Là encore, les costumes italiens de Trump ne choquent personne. Le candidat dit apprécier la marque Brioni (aujourd'hui dans l'escarcelle de Kering, le groupe de François Pinault) et avoir un faible pour les cravates Hermès, selon Buzzfeed.

> La forme

Comme Angela Merkel, Hillary Clinton a peu évolué dans son style vestimentaire à travers les âges de sa vie politique. Elle est abonnée au tailleur-pantalon, de préférence avec une veste longue et évasée.

Un choix pas totalement anodin, quand on sait que les femmes ne sont autorisées à porter un pantalon dans l'enceinte du Sénat que depuis 1993, comme le rappelle le Washington Post, à l'initiative de la sénatrice Barbara Mikulski.

Concernant Donald Trump, le Time avance que le candidat s'habille comme un magnat de l'ère Reagan. Ce qui colle assez bien avec le personnage.

> La couleur

C'est vêtue d'un tailleur blanc immaculé, pas facile à porter les jours de spaghetti-bolognaise à la cantine, qu'Hillary Clinton a accepté l'investiture démocrate en juillet dernier. Une couleur symbole de pureté, mais également, comme le souligne le Hollywood Reporter, "qui suggère un nouveau départ et renvoie au passé pas si lointain où les suffragettes portaient du blanc pour promouvoir leur lutte pour obtenir le droit de vote".

Et si on a pu la voir porter des teintes un peu ingrates - la fameuse veste Armani était d'un rose infâme - Hillary Clinton a adopté des couleurs vives, sans doute sur les conseils de son armada de consultants. Du bleu, qu'elle affectionne particulièrement, mais aussi du violet, du rouge, du vert, et même du jaune.

La veste jaune à col Mao, qu'elle portait en février 2016, lors d'un débat face à Bernie Sanders, a d'ailleurs beaucoup plus passionné - et surtout amusé - les internautes que son discours.

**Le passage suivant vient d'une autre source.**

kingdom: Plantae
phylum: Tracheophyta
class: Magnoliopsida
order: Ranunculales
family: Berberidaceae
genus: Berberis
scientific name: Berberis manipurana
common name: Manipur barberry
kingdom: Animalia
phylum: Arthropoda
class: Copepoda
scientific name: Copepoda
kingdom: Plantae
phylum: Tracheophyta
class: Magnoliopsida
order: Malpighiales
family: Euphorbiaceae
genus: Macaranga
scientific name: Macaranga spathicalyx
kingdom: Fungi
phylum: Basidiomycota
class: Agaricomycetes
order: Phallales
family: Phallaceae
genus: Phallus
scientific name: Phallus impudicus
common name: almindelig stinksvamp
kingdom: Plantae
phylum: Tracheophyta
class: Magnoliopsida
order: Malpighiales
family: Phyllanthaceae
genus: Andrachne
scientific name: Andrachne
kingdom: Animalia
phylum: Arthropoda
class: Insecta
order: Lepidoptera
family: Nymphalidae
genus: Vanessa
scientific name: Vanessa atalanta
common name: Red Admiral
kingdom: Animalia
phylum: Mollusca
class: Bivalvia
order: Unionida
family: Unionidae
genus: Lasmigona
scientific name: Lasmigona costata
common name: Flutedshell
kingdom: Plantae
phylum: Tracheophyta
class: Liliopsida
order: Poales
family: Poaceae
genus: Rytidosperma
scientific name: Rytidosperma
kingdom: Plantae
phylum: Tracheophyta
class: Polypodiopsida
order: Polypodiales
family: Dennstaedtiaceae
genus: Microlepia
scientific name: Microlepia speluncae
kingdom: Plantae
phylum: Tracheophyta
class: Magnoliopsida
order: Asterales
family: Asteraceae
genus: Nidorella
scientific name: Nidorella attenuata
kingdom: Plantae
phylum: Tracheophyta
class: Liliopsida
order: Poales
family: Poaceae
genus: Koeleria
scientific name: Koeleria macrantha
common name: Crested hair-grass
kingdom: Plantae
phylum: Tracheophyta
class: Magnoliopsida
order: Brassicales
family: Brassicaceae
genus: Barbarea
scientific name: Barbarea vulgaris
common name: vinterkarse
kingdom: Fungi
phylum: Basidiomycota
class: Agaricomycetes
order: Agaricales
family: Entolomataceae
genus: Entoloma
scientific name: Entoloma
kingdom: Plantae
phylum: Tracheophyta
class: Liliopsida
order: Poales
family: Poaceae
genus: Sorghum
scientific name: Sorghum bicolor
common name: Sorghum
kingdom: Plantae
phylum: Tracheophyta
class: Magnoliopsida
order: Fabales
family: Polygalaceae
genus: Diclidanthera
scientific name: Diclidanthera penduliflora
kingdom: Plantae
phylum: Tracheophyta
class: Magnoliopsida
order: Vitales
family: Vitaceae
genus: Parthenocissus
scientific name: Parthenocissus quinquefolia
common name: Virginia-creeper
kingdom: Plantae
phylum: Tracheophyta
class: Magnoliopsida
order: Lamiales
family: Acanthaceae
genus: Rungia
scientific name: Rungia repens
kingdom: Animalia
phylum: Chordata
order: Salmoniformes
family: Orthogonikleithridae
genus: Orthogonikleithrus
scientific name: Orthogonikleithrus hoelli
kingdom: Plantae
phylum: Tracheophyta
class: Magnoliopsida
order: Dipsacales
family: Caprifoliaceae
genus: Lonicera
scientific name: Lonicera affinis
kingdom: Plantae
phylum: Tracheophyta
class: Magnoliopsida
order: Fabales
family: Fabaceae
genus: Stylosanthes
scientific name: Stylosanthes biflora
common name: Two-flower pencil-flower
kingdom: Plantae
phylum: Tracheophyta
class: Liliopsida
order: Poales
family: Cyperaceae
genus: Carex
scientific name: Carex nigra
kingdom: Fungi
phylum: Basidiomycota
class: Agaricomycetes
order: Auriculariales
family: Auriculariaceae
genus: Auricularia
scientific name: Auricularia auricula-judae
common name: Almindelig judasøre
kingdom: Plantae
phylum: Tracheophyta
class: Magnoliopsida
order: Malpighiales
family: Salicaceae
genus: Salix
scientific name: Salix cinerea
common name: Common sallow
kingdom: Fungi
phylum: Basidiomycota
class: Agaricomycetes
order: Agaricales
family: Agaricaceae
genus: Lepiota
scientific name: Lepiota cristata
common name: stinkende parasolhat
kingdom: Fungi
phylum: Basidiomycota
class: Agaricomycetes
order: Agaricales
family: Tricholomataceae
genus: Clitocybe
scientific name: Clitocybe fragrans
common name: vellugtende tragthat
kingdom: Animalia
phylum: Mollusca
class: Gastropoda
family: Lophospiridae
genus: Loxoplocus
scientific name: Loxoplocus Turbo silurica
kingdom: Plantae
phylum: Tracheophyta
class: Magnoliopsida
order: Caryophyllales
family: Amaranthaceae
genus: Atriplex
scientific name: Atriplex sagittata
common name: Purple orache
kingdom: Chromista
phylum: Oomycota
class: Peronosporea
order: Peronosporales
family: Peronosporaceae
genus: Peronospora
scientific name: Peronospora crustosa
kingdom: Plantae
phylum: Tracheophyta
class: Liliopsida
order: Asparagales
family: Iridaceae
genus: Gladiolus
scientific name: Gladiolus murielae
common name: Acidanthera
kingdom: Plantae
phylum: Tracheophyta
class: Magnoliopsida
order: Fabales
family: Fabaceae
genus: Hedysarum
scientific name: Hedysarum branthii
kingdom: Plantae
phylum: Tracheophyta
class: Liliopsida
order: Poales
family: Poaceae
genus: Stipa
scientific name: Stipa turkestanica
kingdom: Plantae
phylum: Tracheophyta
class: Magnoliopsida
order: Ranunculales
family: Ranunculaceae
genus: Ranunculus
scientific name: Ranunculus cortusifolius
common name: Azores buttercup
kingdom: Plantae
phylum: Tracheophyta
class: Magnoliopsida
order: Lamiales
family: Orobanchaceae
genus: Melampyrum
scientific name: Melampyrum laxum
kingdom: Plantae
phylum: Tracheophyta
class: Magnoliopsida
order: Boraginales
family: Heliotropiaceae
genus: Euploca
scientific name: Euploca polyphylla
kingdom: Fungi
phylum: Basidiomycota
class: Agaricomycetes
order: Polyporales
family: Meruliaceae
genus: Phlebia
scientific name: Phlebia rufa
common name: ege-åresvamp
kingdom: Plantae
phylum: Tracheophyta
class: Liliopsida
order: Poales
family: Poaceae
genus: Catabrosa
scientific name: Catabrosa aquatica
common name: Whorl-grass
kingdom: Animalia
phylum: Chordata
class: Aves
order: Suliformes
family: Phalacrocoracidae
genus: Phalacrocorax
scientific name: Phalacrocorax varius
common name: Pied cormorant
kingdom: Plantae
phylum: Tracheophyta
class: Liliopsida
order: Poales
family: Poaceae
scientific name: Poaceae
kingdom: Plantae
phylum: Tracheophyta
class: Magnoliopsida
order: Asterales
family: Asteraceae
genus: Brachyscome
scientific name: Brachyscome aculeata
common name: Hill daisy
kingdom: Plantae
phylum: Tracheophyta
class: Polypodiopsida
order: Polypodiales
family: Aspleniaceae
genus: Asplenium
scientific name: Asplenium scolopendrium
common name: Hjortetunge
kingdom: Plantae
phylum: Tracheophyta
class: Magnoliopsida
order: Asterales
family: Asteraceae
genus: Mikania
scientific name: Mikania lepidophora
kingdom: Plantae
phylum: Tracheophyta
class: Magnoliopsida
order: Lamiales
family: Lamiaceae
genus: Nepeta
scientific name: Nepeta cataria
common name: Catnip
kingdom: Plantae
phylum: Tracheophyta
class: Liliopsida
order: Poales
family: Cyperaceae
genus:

Chez Donald Trump, seule la couleur de la cravate varie. Les costumes oscillent, eux, entre le noir, le bleu marine et le gris. Les chemises sont toujours blanches. Et on l'a vu essentiellement avec des cravates rouges (la couleur des Républicains) et parfois avec des bleues. Plus rarement avec des cravates jaunes, ou des roses. Quand il opte pour un motif, c'est en général de la rayure. Il est souvent moqué pour la longueur de ses cravates.